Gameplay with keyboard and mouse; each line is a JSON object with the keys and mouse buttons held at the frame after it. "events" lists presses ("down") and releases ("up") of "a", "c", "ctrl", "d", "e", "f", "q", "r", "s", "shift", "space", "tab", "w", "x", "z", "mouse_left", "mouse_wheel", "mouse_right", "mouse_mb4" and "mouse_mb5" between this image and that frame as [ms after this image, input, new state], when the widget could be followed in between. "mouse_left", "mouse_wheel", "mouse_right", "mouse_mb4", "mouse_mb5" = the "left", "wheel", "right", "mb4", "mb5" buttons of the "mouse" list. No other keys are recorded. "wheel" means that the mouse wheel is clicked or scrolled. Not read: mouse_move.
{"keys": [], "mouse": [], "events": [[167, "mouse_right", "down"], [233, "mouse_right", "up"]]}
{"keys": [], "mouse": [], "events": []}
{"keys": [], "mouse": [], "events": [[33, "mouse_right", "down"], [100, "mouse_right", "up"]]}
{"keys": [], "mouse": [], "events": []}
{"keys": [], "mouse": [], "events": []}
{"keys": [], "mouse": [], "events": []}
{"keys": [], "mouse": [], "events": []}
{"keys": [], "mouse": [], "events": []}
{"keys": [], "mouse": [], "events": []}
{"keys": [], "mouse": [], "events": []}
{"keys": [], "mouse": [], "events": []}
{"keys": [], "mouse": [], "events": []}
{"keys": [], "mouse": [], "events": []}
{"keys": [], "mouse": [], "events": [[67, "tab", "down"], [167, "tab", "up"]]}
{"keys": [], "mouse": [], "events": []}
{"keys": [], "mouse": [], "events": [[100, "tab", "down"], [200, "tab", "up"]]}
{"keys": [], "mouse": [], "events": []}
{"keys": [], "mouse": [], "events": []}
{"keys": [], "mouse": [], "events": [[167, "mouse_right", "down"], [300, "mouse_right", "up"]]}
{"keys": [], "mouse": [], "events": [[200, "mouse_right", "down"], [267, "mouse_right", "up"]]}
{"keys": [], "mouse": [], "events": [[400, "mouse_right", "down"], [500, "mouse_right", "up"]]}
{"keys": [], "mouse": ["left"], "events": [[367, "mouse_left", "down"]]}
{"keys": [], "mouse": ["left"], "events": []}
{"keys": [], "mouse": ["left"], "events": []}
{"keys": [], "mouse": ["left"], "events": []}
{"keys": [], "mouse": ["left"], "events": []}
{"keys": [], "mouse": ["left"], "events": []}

***

EXERCISE GOAL:
The answer should be the complete set of records, printed exactly.

TASK SOLUTION:
Gameplay with keyboard and mouse; each line is a JSON object with the keys and mouse buttons held at the frame after it. "events" lists presses ("down") and releases ("up") of "a", "c", "ctrl", "d", "e", "f", "q", "r", "s", "shift", "space", "tab", "w", "x", "z", "mouse_left", "mouse_wheel", "mouse_right", "mouse_mb4" and "mouse_mb5" between this image and that frame as [ms after this image, input, new state], when the widget could be followed in between. "mouse_left", "mouse_wheel", "mouse_right", "mouse_mb4", "mouse_mb5" = the "left", "wheel", "right", "mb4", "mb5" buttons of the "mouse" list. No other keys are recorded. "wheel" means that the mouse wheel is clicked or scrolled. Not read: mouse_move.
{"keys": [], "mouse": [], "events": [[167, "mouse_right", "down"], [233, "mouse_right", "up"]]}
{"keys": [], "mouse": [], "events": []}
{"keys": [], "mouse": [], "events": [[33, "mouse_right", "down"], [100, "mouse_right", "up"]]}
{"keys": [], "mouse": [], "events": []}
{"keys": [], "mouse": [], "events": []}
{"keys": [], "mouse": [], "events": []}
{"keys": [], "mouse": [], "events": []}
{"keys": [], "mouse": [], "events": []}
{"keys": [], "mouse": [], "events": []}
{"keys": [], "mouse": [], "events": []}
{"keys": [], "mouse": [], "events": []}
{"keys": [], "mouse": [], "events": []}
{"keys": [], "mouse": [], "events": []}
{"keys": [], "mouse": [], "events": [[67, "tab", "down"], [167, "tab", "up"]]}
{"keys": [], "mouse": [], "events": []}
{"keys": [], "mouse": [], "events": [[100, "tab", "down"], [200, "tab", "up"]]}
{"keys": [], "mouse": [], "events": []}
{"keys": [], "mouse": [], "events": []}
{"keys": [], "mouse": [], "events": [[167, "mouse_right", "down"], [300, "mouse_right", "up"]]}
{"keys": [], "mouse": [], "events": [[200, "mouse_right", "down"], [267, "mouse_right", "up"]]}
{"keys": [], "mouse": [], "events": [[400, "mouse_right", "down"], [500, "mouse_right", "up"]]}
{"keys": [], "mouse": ["left"], "events": [[367, "mouse_left", "down"]]}
{"keys": [], "mouse": ["left"], "events": []}
{"keys": [], "mouse": ["left"], "events": []}
{"keys": [], "mouse": ["left"], "events": []}
{"keys": [], "mouse": ["left"], "events": []}
{"keys": [], "mouse": ["left"], "events": []}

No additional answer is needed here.